The proxy network enabled cybercriminals to obscure their real IP addresses while committing fraud, ransomware campaigns, distributed denial-of-service (DDoS) attacks, and other illegal activities. Victims included individuals, businesses, and even U.S. service members, who suffered losses ranging from $100,000 to $1 million.

The European law enforcement agency Europol said the disruption, codenamed Operation Lightning, involved Austria, Bulgaria, France, Germany, Hungary, the Netherlands, Romania, and the U.S. Authorities seized 34 domains, 23 servers across seven countries, and froze $3.5 million in cryptocurrency.

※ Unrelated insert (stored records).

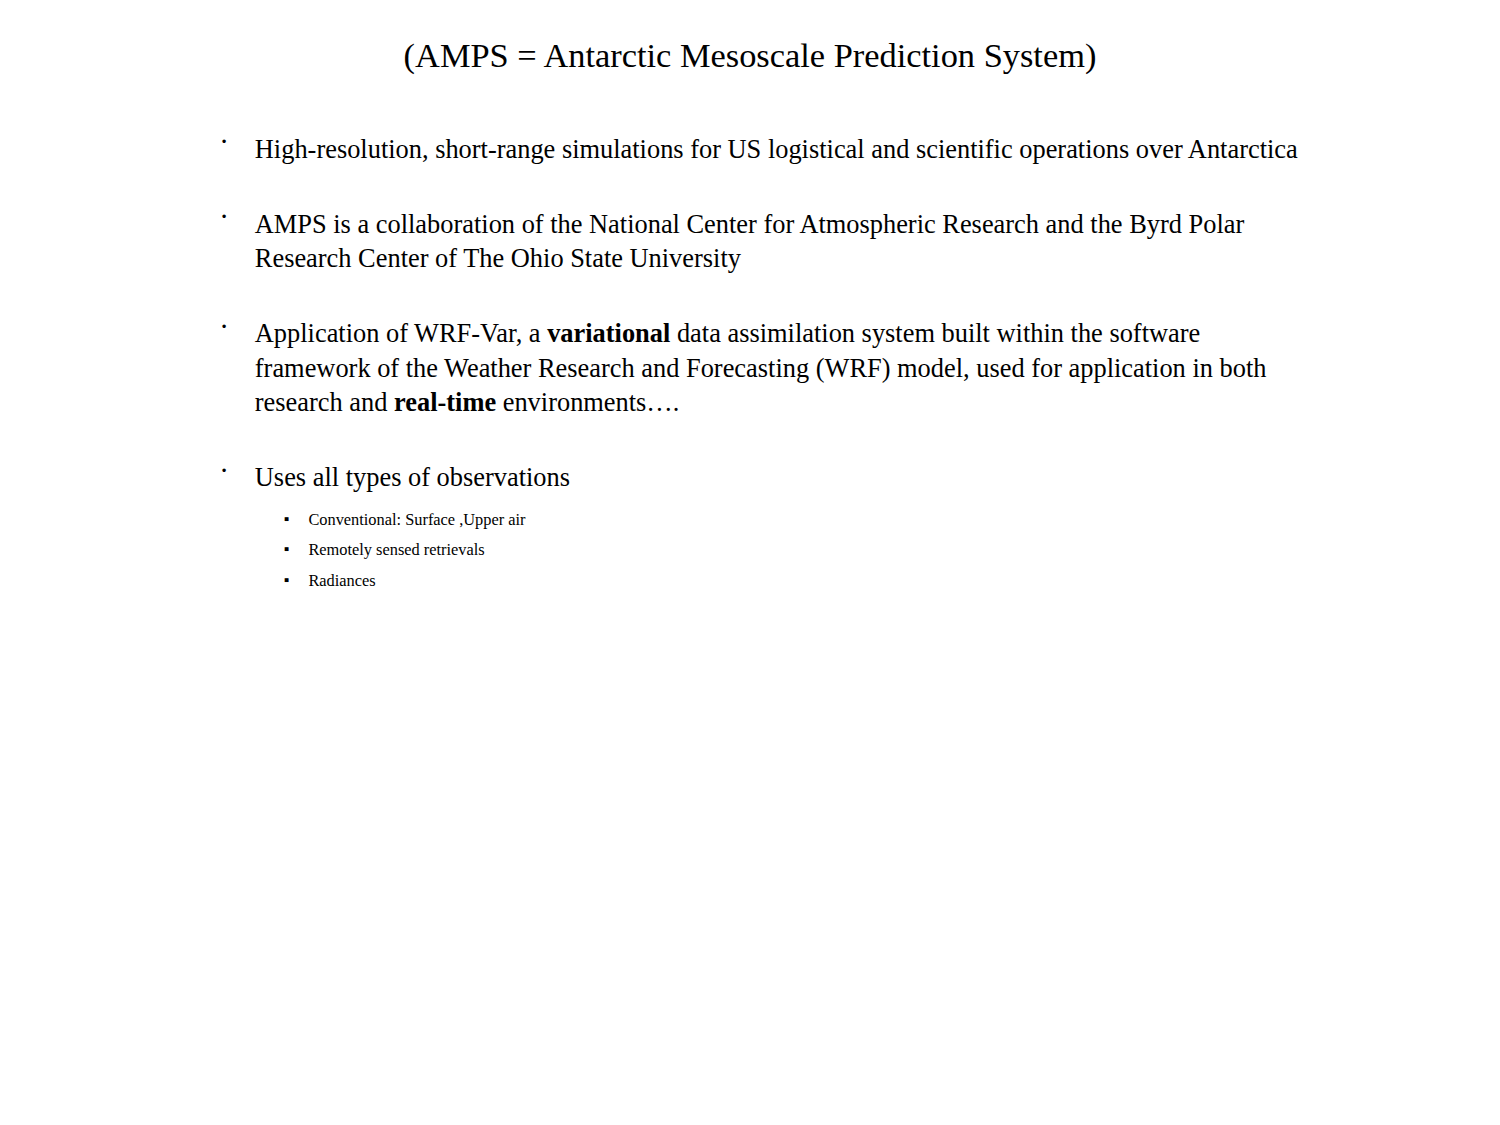(AMPS = Antarctic Mesoscale Prediction System)
High-resolution, short-range simulations for US logistical and scientific operations over Antarctica
AMPS is a collaboration of the National Center for Atmospheric Research and the Byrd Polar Research Center of The Ohio State University
Application of WRF-Var, a variational data assimilation system built within the software framework of the Weather Research and Forecasting (WRF) model, used for application in both research and real-time environments….
Uses all types of observations
Conventional: Surface ,Upper air
Remotely sensed retrievals
Radiances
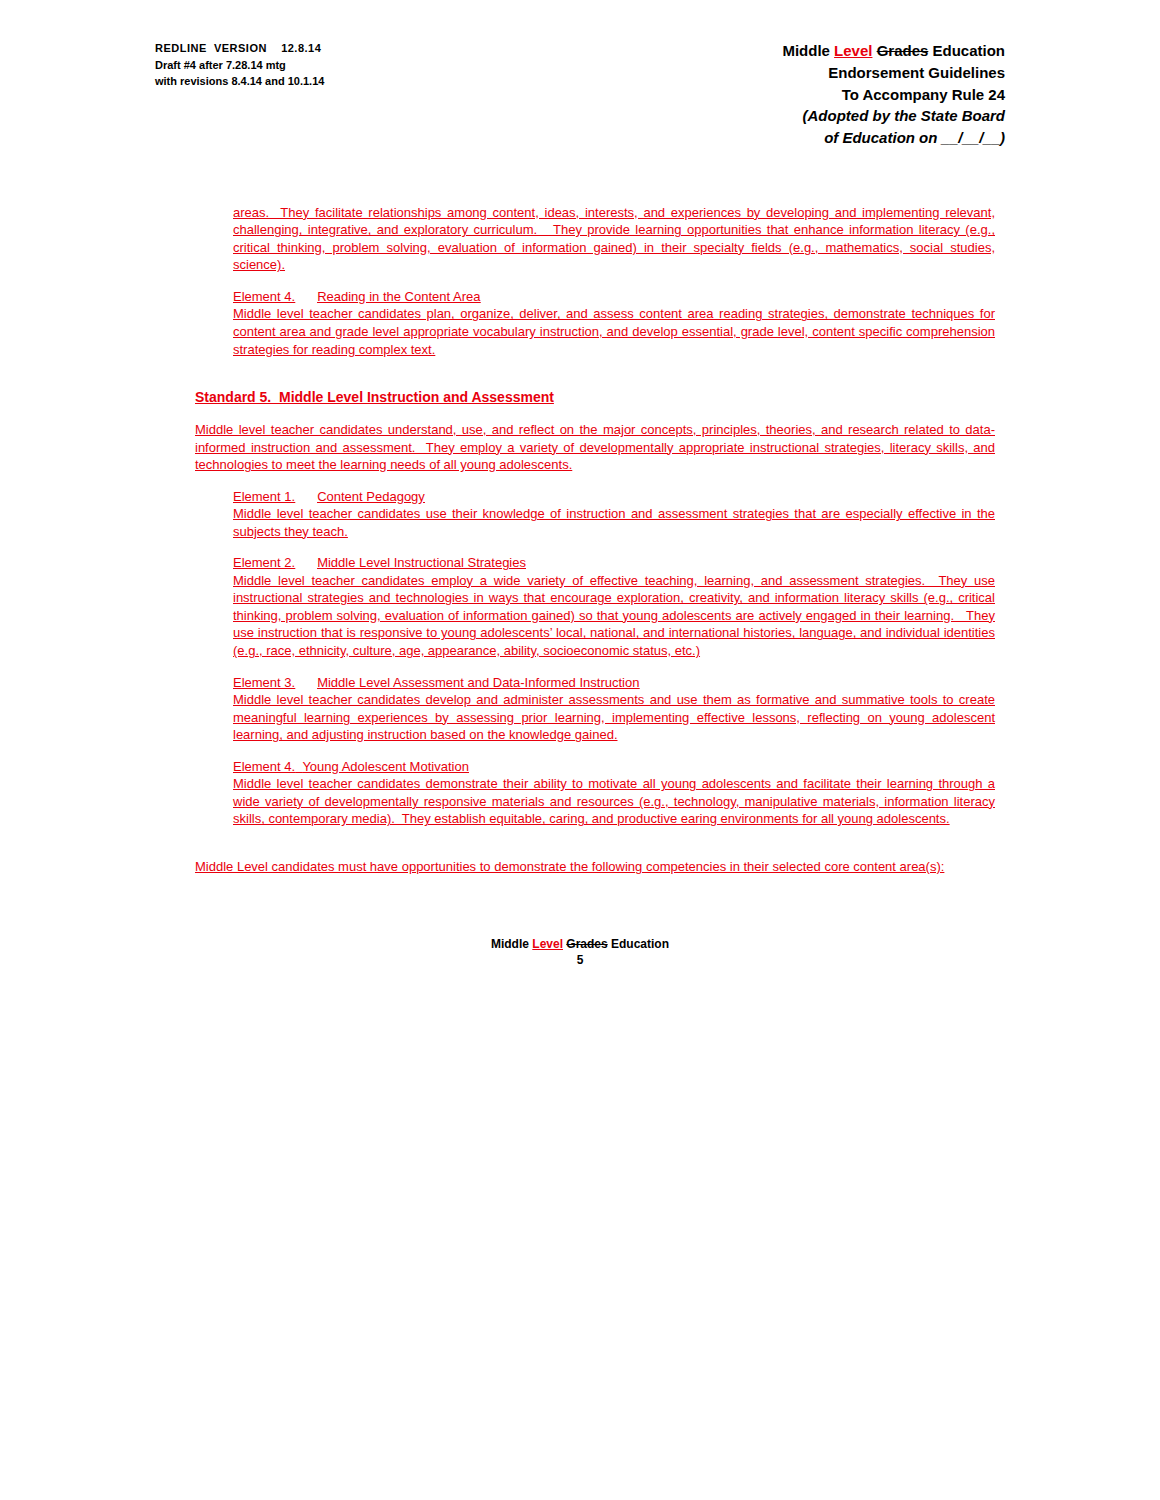REDLINE VERSION 12.8.14
Draft #4 after 7.28.14 mtg
with revisions 8.4.14 and 10.1.14
Middle Level Grades Education
Endorsement Guidelines
To Accompany Rule 24
(Adopted by the State Board
of Education on __/__/__)
areas. They facilitate relationships among content, ideas, interests, and experiences by developing and implementing relevant, challenging, integrative, and exploratory curriculum. They provide learning opportunities that enhance information literacy (e.g., critical thinking, problem solving, evaluation of information gained) in their specialty fields (e.g., mathematics, social studies, science).
Element 4. Reading in the Content Area
Middle level teacher candidates plan, organize, deliver, and assess content area reading strategies, demonstrate techniques for content area and grade level appropriate vocabulary instruction, and develop essential, grade level, content specific comprehension strategies for reading complex text.
Standard 5. Middle Level Instruction and Assessment
Middle level teacher candidates understand, use, and reflect on the major concepts, principles, theories, and research related to data-informed instruction and assessment. They employ a variety of developmentally appropriate instructional strategies, literacy skills, and technologies to meet the learning needs of all young adolescents.
Element 1. Content Pedagogy
Middle level teacher candidates use their knowledge of instruction and assessment strategies that are especially effective in the subjects they teach.
Element 2. Middle Level Instructional Strategies
Middle level teacher candidates employ a wide variety of effective teaching, learning, and assessment strategies. They use instructional strategies and technologies in ways that encourage exploration, creativity, and information literacy skills (e.g., critical thinking, problem solving, evaluation of information gained) so that young adolescents are actively engaged in their learning. They use instruction that is responsive to young adolescents’ local, national, and international histories, language, and individual identities (e.g., race, ethnicity, culture, age, appearance, ability, socioeconomic status, etc.)
Element 3. Middle Level Assessment and Data-Informed Instruction
Middle level teacher candidates develop and administer assessments and use them as formative and summative tools to create meaningful learning experiences by assessing prior learning, implementing effective lessons, reflecting on young adolescent learning, and adjusting instruction based on the knowledge gained.
Element 4. Young Adolescent Motivation
Middle level teacher candidates demonstrate their ability to motivate all young adolescents and facilitate their learning through a wide variety of developmentally responsive materials and resources (e.g., technology, manipulative materials, information literacy skills, contemporary media). They establish equitable, caring, and productive earing environments for all young adolescents.
Middle Level candidates must have opportunities to demonstrate the following competencies in their selected core content area(s):
Middle Level Grades Education
5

SocksEscort malware, known as AVrecon, had been active since at least May 2021 and was documented publicly in 2023 by Lumen Black Lotus Labs. The malware targeted over 1,200 router models from vendors including Cisco, D-Link, Hikvision, Mikrotik, NETGEAR, TP-Link, and Zyxel. AVrecon could convert devices into proxies, establish remote shells, download arbitrary payloads, and persist via custom firmware that disabled device updates.

NETGEAR confirmed some of its devices were targeted in the early stages of the botnet in 2016 but emphasized that remediation steps were implemented promptly and no further exploitation has been observed since.

The FBI noted that most infections were on small-office/home-office (SOHO) routers using critical vulnerabilities such as remote code execution (RCE) and command injection. AVrecon malware, primarily written in C, targeted MIPS and ARM architectures and maintained persistence by flashing malicious firmware at startup.

Black Lotus Labs highlighted that SocksEscort was marketed exclusively to criminals, maintaining around 20,000 active victims weekly, with traffic routed through an average of 15 command-and-control nodes. The disruption of SocksEscort marks a significant step in combating global proxy-based cybercrime and securing consumer network devices from exploitation.